Editoriaux - Histoire - Médias - Politique - Table - 12 août 2014

Jean d’O, ou le gala des Restos de la peur

Jean d’Ormesson me rappelle les vieilles confiseries que l’on trouvait sur le placard de mère-grand. Confites de l’orgueil d’être encore vues, sucrées jusqu’à la folie. Et puis, quand on déroule le papier des idées, ça colle aux doigts. Une fois avalé, le bonbon d’Ormesson est du genre à foutre la drouille 1 au pékin imprudent. Un coup de gnôle là-dessus, et tout ce verbiage, toutes ces dentelles élégantes et soporifiques sont dissoutes. Quand vous l’écoutez, n’oubliez pas le flacon !

Ce dimanche 10 août, « 13 h 15 le dimanche » (l’émission feutrée de Laurent Delahousse) fut un cours d’anthropologie à ciel ouvert. Des rangées de vieux bouquins au garde-à-vous et, installé dans un fauteuil, le papy chouchou des médias, grandes chaussettes noires et pantalon aux fraises : Jean d’Ormesson. Le réac en peau de banane, le droitard aux yeux pétillants comme un verre de Vichy. L’interview commence fort : l’homme de lettres sort la brosse à reluire. L’« intelligence » de Sarko, voilà ce qui l’a ébloui !

On glose ensuite gentiment sur l’histoire politique, dans une ambiance comme les aime Delahousse, cocooning, genre conversation au coin du feu – sans le feu. Tour à tour, on glisse sur les cadavres, Mitterrand, Chirac… On renverse l’ectoplasme du Bourget. Puis vient le moment tant attendu par le beau gosse mielleux : Marine. On parle soudain exaspération, colère, sous-France à moins que ce soit souffrance, j’ai mal entendu. C’est le morceau de cabillaud pas cuit qui obstrue la gorge, c’est le “pastaga” noyé au boui-boui du coin. On sent que ça dégoûte les gens de bonne compagnie. Alors il faut y aller, dans les maisonnées du pays, il y a du monde. C’est dimanche, on est à peine au deuxième verre de vinasse dans les salles à manger. Toutes les chaumières tremblent, toutes les familles branchées sur France 2 attendent le message de l’oracle ! Que pensent de la fille Le Pen les gens comme il faut ?
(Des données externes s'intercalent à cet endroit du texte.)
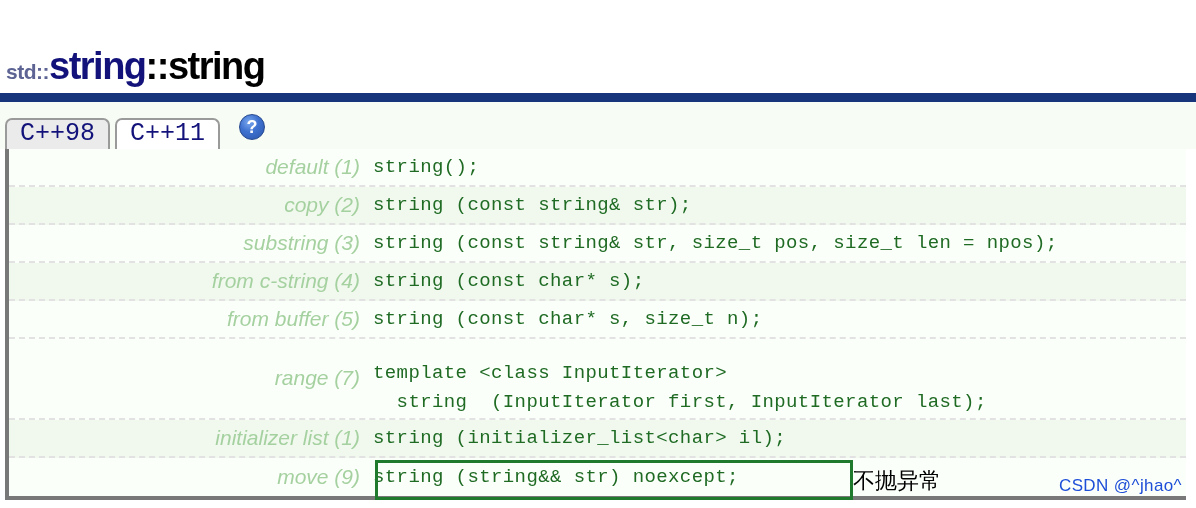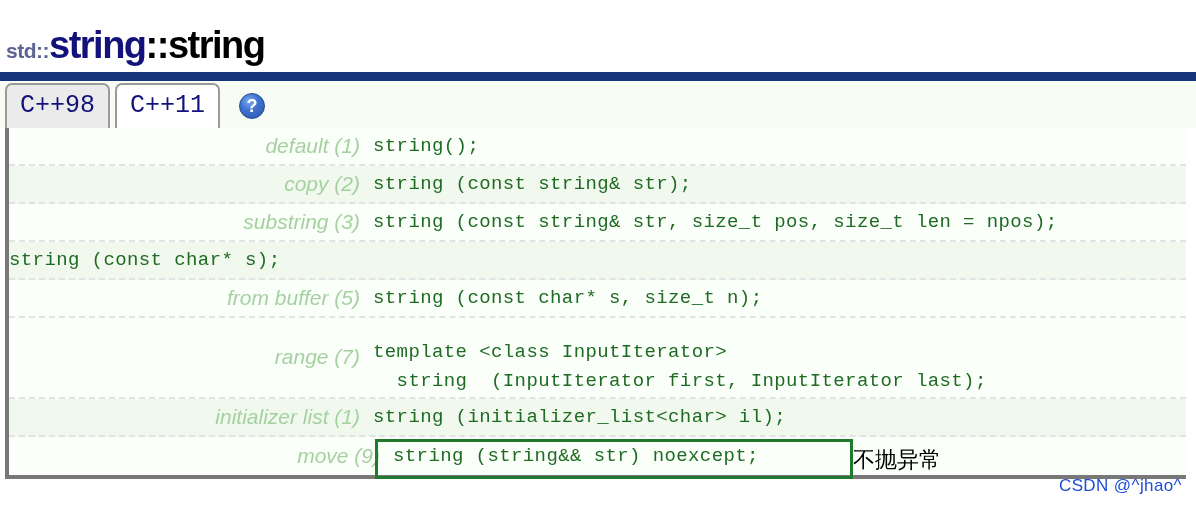"std::" #title-bar { margin-top: none -> 21px }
« Il est peu plausible, franchement impensable, qu’elle dirige un gouvernement en France », déclare le vieux sage. Mais « elle va approcher des 50 % ». Les phrases se succèdent, et Mélenchon ou Debbouze auraient pu sortir les mêmes poncifs : « Il est intolérable de semer la haine et de monter des Français contre des Français. » Un vrai gala des restos de la peur. Mais le vieux déraille un peu, gâtant le propos : « Les solutions que propose Marine Le Pen sont inacceptables. » Parce que « dans ma jeunesse, il fallait choisir entre Hitler et Staline, je n’étais pas stalinien, mais j’ai choisi Staline ! J’ai chanté les louanges de Staline. » Draps sans la housse mal à l’aise…

Puis, dansant au milieu de l’hospice du temps, le grand bourgeois s’encanaille comme toujours, se goinfre de mots avec l’ardeur d’un ado “facebookien” : « Il faut que nous décroissions pour que les autres croissent ! » ; c’était la minute tiers monde.

« Nous vivons dans un monde d’impostures », conclut-il. Pas faux, Jean.

Notes:

  1. Drouille : “diarrhée”, en patois, mais aussi “marchandise sans valeur” et “femme de mauvaise vie”.